The initiative, organized by the Ministry of Economy, Industry, Commerce and Knowledge, through the Canary Agency for Research, Innovation and Information Society (ACIISI), has had the collaboration of the Cabildo of Lanzarote, through the area of Education.
During an intense day, the students and teachers, who were accompanied by the island councilor, were able to discover the most interesting areas of science and technology in robotics, marine science, digital animation or telecommunications, as well as present their own experiments. In this sense, the Mini-Fair featured exhibitions, workshops, talks and activities aimed at the general public. The event also hosted this year the fourth edition of the Scientific Gambuesa, a space where the most outstanding technology projects or scientific experiments developed by the schools themselves were shown.
From the Cabildo, the contributions made by the students of the Las Maretas Secondary Education Institute in Arrecife are highlighted, among which are the representations of the so-called Lissajaous Curves, corresponding to the superposition of two simple harmonic motions and the experiment of the 'Dance of pendulums'. It also contributed the photographic exhibition of images of the Sun, taken with the solar telescope of the CEP of Lanzarote. However, the most spectacular project was, without a doubt, the 'Megamenger' or Cube, which is a fractal object more than a meter and a half high, for whose construction more than 70,000 'business card' type cards were used, dedicating more than five months of intense work.

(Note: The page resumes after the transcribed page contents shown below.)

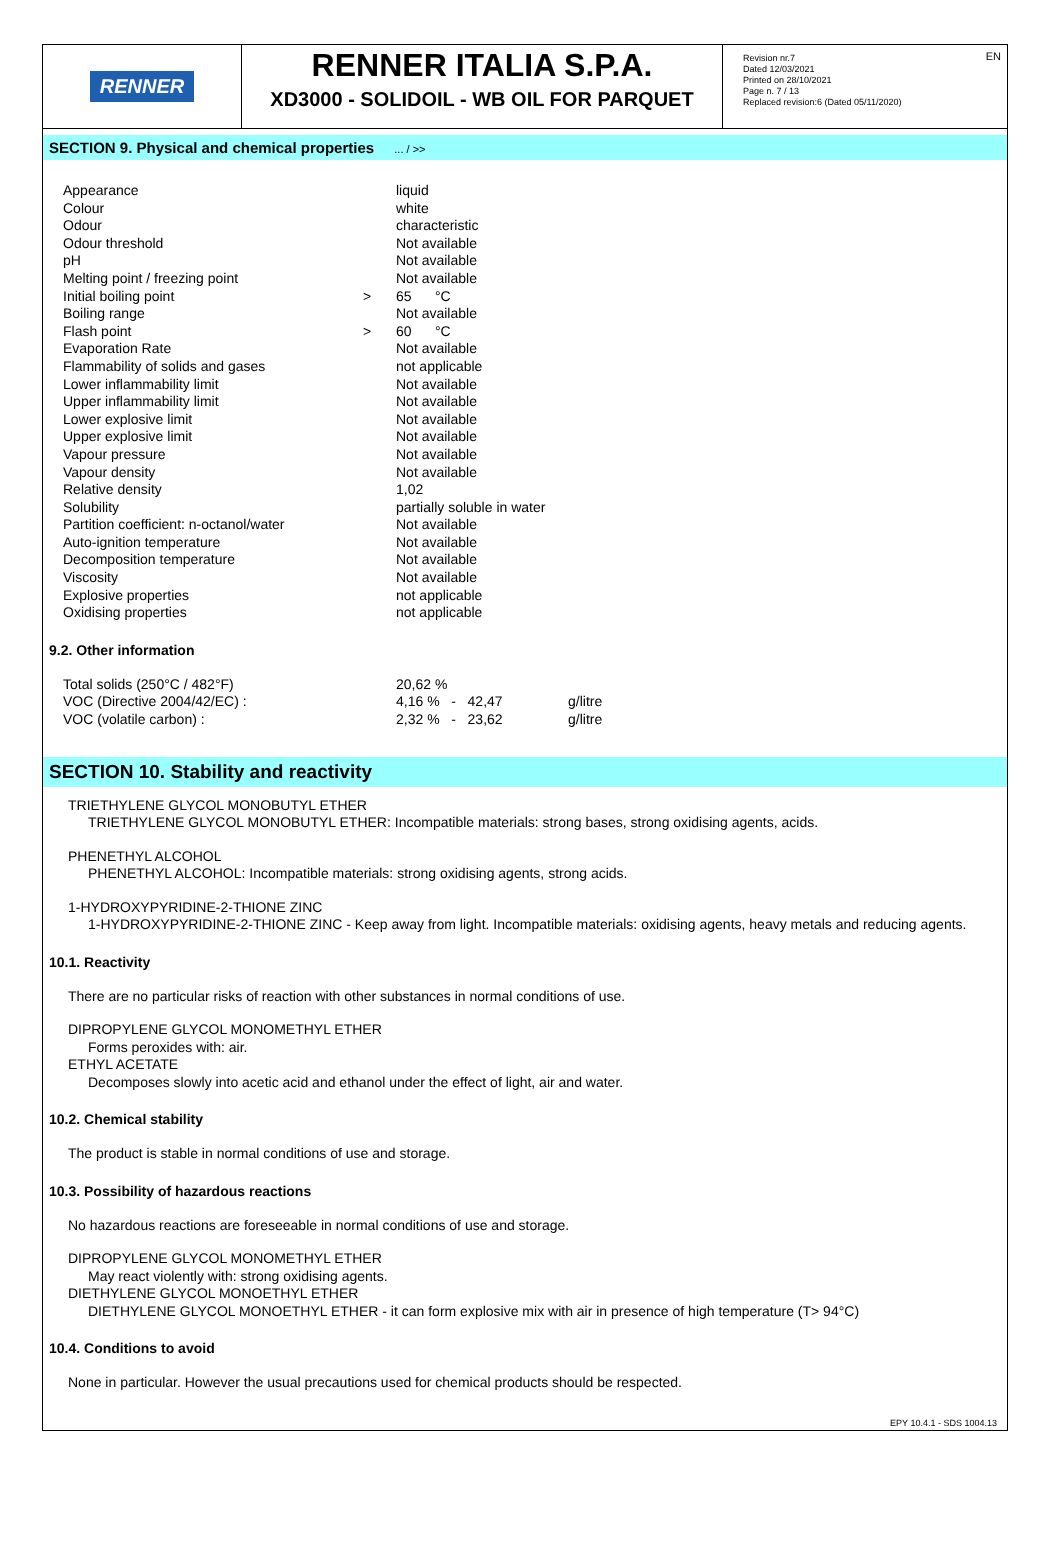EN
RENNER
RENNER ITALIA S.P.A.
XD3000 - SOLIDOIL - WB OIL FOR PARQUET
Revision nr.7
Dated 12/03/2021
Printed on 28/10/2021
Page n. 7 / 13
Replaced revision:6 (Dated 05/11/2020)
SECTION 9. Physical and chemical properties ... / >>
| Appearance | | liquid |
| Colour | | white |
| Odour | | characteristic |
| Odour threshold | | Not available |
| pH | | Not available |
| Melting point / freezing point | | Not available |
| Initial boiling point | > | 65 °C |
| Boiling range | | Not available |
| Flash point | > | 60 °C |
| Evaporation Rate | | Not available |
| Flammability of solids and gases | | not applicable |
| Lower inflammability limit | | Not available |
| Upper inflammability limit | | Not available |
| Lower explosive limit | | Not available |
| Upper explosive limit | | Not available |
| Vapour pressure | | Not available |
| Vapour density | | Not available |
| Relative density | | 1,02 |
| Solubility | | partially soluble in water |
| Partition coefficient: n-octanol/water | | Not available |
| Auto-ignition temperature | | Not available |
| Decomposition temperature | | Not available |
| Viscosity | | Not available |
| Explosive properties | | not applicable |
| Oxidising properties | | not applicable |
9.2. Other information
| Total solids (250°C / 482°F) | | 20,62 % | |
| VOC (Directive 2004/42/EC) : | | 4,16 % - 42,47 | g/litre |
| VOC (volatile carbon) : | | 2,32 % - 23,62 | g/litre |
SECTION 10. Stability and reactivity
TRIETHYLENE GLYCOL MONOBUTYL ETHER
TRIETHYLENE GLYCOL MONOBUTYL ETHER: Incompatible materials: strong bases, strong oxidising agents, acids.
PHENETHYL ALCOHOL
PHENETHYL ALCOHOL: Incompatible materials: strong oxidising agents, strong acids.
1-HYDROXYPYRIDINE-2-THIONE ZINC
1-HYDROXYPYRIDINE-2-THIONE ZINC - Keep away from light. Incompatible materials: oxidising agents, heavy metals and reducing agents.
10.1. Reactivity
There are no particular risks of reaction with other substances in normal conditions of use.
DIPROPYLENE GLYCOL MONOMETHYL ETHER
Forms peroxides with: air.
ETHYL ACETATE
Decomposes slowly into acetic acid and ethanol under the effect of light, air and water.
10.2. Chemical stability
The product is stable in normal conditions of use and storage.
10.3. Possibility of hazardous reactions
No hazardous reactions are foreseeable in normal conditions of use and storage.
DIPROPYLENE GLYCOL MONOMETHYL ETHER
May react violently with: strong oxidising agents.
DIETHYLENE GLYCOL MONOETHYL ETHER
DIETHYLENE GLYCOL MONOETHYL ETHER - it can form explosive mix with air in presence of high temperature (T> 94°C)
10.4. Conditions to avoid
None in particular. However the usual precautions used for chemical products should be respected.
EPY 10.4.1 - SDS 1004.13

The Education Area of the Cabildo of Lanzarote has collaborated with the financing of this project, which is part of an international challenge, promoted by Queen Mary University of London. The IES Las Maretas and its Department of Mathematics is the only Secondary Education institute in all of Spain to overcome this challenge, an honor it shares with universities as important as the University of Cambridge, MIT of the United States or the University of Bath.

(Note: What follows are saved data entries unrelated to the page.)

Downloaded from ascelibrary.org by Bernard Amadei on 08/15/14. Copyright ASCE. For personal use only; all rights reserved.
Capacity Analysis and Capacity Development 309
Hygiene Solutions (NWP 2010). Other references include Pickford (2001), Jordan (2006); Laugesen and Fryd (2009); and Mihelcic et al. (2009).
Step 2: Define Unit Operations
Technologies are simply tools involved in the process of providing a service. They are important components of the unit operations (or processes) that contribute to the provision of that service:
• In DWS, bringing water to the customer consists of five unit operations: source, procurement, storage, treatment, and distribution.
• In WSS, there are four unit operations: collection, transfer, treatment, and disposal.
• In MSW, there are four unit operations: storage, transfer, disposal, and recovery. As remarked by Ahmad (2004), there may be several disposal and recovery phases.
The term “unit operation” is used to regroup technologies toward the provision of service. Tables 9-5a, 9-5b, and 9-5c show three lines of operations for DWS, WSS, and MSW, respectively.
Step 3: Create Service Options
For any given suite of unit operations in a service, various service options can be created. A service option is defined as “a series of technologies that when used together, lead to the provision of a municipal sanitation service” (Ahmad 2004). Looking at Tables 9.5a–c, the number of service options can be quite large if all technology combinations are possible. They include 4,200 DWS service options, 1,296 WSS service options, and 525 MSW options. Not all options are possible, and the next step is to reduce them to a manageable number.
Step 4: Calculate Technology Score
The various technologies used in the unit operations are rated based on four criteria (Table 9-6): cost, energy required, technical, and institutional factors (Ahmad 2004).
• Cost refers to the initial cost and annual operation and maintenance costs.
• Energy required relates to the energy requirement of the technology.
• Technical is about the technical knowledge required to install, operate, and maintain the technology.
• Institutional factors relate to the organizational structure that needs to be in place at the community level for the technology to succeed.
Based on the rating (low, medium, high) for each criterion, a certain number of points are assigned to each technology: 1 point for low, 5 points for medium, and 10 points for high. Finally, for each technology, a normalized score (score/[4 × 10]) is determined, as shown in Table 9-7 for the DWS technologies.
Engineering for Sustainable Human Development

Final phase of Ciberlandia
Precisely, the IES Las Maretas hosted this Tuesday, November 27, the final phase of Ciberlandia, a program of short workshops to publicize part of the cultural heritage of the Canary Islands and at the same time discover the world of robotics.

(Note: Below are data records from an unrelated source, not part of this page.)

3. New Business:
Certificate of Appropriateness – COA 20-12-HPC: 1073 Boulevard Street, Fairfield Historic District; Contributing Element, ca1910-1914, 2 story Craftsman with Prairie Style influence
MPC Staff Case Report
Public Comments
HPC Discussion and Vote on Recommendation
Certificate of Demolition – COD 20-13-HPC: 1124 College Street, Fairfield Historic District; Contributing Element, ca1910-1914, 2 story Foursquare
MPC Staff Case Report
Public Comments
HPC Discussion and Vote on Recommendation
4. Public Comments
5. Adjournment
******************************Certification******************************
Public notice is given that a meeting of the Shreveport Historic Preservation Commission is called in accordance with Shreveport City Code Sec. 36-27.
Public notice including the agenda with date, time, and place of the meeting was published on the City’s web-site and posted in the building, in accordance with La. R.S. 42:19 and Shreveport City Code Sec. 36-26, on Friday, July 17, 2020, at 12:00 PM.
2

In this way, through practical games, created especially for the occasion as it is related to the European Year of Cultural Heritage, students become aware of the social and economic utility of science and technology, as well as their professional appeal for the future.
In this sense, the Councilor for Education of the first Island Corporation, Carmen Rosa Márquez, praised this initiative because "it not only allows to bring, in a playful way, scientific knowledge to the youngest, but also encourages among them the taste for science, something that, without a doubt, will contribute to more than one student opting in the future to become a scientist."
A November full of science
During this month of November and, thanks to the Science and Innovation Weeks, the students of Lanzarote have had an extensive program of activities, such as the screening of the documentary 'Amaro Pargo. Between legend and history', at the El Salinero Theater. The film, directed by Juan Alfredo Amil narrates, in a "very playful" way, the story of the Canarian Amaro Rodríguez Felipe, the most famous corsair in the history of the Canary Islands, being one of the most prominent pirates of the first half of the 18th century in the Atlantic. Through "a masterful production", by Rumén Justo and Benjamín Reyes and "an interesting plot", the students were able to discover the famous treasure of Amaro Pargo.
On the other hand, the celebration of the scientific musical show 'La física suena' also stands out, a theatrical format where science, entertainment and social networks are combined with the aim of inspiring young people and showing them that science can be fun.
The presenters of the show, Javier Moreno, musician and drummer of the Canarian group Efecto Pasillo, and Javier Santaolalla, telecommunications engineer and doctor in particle physics, inspired the students to work hard on what they dream of. During the performance, the challenge arose of playing a song, but musicians and instruments were missing, so the students had to use the laws of Physics.